Laureatosi in Ingegneria, "Cecè" coniuga la passione per lo sport con il lavoro impiegatizio ed è a lungo uno dei vice-direttori della Società Immobiliare. Nell'agosto 1956 gli viene diagnosticato un male incurabile che gli provoca fortissimi dolori. Ricoverato presso la Clinica Morgagni, accecato dal dolore, nel pomeriggio del 23 agosto Saraceni si toglie tragicamente la vita lanciandosi dalla finestra della sua stanza.
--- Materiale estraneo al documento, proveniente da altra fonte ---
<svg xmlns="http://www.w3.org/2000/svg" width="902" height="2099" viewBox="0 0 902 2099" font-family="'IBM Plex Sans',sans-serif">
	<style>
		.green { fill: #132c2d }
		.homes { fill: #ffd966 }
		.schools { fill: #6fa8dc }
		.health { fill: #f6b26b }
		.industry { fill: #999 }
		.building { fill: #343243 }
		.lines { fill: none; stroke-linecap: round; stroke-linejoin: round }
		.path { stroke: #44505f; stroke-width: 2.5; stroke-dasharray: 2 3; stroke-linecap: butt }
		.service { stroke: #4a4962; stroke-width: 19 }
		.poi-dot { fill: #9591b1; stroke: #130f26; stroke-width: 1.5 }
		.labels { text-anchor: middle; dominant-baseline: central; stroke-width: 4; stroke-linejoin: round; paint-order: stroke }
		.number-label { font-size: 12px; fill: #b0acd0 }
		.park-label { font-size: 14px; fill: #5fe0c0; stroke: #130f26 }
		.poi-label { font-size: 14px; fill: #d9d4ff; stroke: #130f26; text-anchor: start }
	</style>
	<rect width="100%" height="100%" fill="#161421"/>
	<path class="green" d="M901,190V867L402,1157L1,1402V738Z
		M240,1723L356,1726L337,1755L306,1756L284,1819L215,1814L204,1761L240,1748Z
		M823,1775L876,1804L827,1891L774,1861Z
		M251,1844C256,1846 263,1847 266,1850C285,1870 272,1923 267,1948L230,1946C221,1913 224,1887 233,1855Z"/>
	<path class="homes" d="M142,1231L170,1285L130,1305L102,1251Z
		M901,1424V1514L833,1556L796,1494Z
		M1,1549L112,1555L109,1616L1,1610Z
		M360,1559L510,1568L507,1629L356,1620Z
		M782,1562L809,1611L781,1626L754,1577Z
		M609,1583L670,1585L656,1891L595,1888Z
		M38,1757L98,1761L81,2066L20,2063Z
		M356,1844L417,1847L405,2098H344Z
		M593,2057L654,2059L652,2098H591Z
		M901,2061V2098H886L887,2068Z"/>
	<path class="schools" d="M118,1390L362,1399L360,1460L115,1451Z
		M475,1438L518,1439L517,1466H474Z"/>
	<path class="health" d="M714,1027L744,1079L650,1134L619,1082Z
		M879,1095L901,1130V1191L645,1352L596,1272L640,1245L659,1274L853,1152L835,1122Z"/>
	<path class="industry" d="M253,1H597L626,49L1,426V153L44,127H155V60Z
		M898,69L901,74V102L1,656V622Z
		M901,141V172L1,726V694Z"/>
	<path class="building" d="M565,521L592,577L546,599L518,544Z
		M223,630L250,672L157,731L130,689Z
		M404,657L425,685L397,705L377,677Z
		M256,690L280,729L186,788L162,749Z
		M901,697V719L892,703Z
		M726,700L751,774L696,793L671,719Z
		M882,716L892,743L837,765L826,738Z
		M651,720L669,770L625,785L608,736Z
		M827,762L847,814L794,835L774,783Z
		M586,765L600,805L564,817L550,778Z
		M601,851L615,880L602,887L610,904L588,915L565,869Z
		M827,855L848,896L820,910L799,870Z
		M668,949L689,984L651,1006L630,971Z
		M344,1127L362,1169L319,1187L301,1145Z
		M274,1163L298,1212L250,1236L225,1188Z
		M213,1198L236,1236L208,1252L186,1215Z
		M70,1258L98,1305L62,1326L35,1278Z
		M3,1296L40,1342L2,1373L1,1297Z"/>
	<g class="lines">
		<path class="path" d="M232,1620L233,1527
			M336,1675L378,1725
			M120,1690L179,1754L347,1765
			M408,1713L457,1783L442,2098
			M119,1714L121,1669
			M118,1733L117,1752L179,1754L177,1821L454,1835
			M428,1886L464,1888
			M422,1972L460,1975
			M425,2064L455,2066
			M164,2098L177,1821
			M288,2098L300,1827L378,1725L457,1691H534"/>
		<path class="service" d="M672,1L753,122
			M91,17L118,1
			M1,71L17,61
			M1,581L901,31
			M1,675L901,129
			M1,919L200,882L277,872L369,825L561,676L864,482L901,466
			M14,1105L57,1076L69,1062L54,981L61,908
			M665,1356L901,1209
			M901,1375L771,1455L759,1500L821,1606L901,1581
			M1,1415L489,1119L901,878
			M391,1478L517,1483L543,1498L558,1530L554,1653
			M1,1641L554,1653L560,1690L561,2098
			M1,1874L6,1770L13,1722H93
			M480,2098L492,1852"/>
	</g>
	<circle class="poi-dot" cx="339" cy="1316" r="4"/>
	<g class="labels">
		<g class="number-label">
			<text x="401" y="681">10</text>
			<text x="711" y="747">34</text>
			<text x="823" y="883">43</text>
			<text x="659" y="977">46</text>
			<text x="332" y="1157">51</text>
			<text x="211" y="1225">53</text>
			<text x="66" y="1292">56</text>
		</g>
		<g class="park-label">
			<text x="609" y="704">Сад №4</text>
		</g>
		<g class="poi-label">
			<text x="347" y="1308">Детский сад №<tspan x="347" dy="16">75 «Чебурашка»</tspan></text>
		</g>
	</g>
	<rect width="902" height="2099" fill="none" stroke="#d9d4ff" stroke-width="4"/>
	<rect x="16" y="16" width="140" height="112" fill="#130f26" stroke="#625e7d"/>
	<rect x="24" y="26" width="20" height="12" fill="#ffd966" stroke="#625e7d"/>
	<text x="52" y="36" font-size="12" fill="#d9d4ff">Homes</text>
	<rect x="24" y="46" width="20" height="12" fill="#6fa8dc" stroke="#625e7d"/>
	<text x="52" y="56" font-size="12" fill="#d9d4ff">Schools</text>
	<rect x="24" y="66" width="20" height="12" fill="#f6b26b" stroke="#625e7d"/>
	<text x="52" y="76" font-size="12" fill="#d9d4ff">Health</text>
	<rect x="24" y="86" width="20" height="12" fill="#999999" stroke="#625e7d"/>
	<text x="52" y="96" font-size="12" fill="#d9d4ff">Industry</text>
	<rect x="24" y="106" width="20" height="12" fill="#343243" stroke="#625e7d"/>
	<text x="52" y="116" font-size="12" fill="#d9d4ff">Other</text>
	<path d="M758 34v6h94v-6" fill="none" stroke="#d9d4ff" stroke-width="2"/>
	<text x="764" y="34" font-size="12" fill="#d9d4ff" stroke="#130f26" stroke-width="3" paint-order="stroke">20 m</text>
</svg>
Da La Stampa nel giorno successivo al suicidio:
"Ossessionato da un gravissimo male che non gli dava speranze di guarigione, l'ing. Fernando Saraceni, che era uno dei vice-direttori della società Immobiliare e membro del consiglio di amministrazione della società stessa, si è ucciso nel primo pomeriggio di oggi gettandosi dalla finestra della stanza che occupava al quarto piano della clinica Morgagni. L'ingegner Saraceni era stato ricoverato in clinica qualche tempo fa e tali erano i dolori atroci che la malattia gli provocava che spesso aveva manifestato idee suicide per porre fine alle sue sofferenze. Proprio per questo egli era continuamente sorvegliato da qualcuno dei familiari e dagli infermieri. Oggi, il poveretto ha approfittato di un momento che era stato lasciato solo, è sceso dal letto, si è trascinato fino alla finestra, si è arrampicato sul davanzale con l'aiuto di una seggiola e si è lasciato cadere nel vuoto. Nonostante il volo di una trentina di metri egli non è deceduto sul colpo. Soccorso da alcuni passanti e da infermieri accorsi all'allarme lanciato dal portiere della clinica che aveva visto precipitare l'uomo come un bolide, l'ingegner Saraceni è stato sottoposto a cure immediate. Ma tanto gravi erano le sue ferite che dopo meno di mezz'ora egli cessava di vivere."